* **Exercise directions**
When the string "MUDr" occurs in a line of the records, show that line.

+ + + +

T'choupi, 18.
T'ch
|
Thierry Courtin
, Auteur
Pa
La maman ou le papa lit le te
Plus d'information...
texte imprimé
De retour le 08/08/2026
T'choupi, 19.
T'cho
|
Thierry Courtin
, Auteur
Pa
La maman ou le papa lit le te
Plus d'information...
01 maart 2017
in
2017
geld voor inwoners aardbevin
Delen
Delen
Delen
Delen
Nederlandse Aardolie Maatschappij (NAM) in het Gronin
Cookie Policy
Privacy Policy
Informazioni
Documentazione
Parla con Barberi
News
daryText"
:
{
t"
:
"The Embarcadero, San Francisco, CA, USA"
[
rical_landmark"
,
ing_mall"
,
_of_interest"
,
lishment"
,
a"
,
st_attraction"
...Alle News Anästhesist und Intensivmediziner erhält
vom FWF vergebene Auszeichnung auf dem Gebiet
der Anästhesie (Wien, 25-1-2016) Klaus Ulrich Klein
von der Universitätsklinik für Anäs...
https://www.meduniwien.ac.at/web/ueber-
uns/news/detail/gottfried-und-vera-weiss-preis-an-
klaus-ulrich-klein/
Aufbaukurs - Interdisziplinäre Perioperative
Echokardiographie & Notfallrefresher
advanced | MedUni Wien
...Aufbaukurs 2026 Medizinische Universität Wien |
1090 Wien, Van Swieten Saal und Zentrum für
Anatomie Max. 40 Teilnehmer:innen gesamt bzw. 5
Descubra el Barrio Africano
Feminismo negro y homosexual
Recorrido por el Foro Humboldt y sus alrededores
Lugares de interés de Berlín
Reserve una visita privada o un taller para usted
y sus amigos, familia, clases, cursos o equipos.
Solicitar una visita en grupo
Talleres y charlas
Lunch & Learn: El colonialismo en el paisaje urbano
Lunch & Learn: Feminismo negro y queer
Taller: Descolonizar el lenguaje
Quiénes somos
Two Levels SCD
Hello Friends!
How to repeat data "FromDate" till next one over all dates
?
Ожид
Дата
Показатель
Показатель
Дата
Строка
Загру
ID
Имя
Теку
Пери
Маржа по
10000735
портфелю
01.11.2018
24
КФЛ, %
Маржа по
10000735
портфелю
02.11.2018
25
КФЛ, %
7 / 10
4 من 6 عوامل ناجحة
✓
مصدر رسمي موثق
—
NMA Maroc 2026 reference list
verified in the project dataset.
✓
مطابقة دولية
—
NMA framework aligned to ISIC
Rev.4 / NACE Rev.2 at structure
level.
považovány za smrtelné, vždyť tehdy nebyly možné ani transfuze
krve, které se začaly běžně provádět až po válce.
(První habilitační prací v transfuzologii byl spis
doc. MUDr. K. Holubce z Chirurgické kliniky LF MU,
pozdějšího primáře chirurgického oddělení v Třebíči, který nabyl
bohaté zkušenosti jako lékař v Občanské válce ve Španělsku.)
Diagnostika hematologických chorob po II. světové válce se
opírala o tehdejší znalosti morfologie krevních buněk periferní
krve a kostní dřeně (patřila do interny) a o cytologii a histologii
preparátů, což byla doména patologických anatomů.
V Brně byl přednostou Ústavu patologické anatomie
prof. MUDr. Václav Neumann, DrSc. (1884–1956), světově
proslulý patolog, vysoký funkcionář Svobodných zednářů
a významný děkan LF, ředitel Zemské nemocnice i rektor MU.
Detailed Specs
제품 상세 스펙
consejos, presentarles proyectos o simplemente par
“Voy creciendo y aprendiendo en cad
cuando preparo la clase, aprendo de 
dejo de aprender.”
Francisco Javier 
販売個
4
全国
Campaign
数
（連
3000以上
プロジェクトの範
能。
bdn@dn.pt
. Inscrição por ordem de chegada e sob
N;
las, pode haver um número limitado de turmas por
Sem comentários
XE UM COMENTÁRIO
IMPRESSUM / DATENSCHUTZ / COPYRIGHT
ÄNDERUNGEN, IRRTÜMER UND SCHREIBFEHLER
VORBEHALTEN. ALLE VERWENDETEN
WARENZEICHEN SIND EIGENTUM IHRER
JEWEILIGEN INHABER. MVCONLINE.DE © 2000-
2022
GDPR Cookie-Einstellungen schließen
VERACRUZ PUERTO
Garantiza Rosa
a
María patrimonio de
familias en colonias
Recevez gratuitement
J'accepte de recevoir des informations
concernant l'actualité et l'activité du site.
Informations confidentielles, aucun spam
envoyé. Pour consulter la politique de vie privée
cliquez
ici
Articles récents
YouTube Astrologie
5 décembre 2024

+ + + +

* **Answer to the exercise**
doc. MUDr. K. Holubce z Chirurgické kliniky LF MU,
prof. MUDr. Václav Neumann, DrSc. (1884–1956), světově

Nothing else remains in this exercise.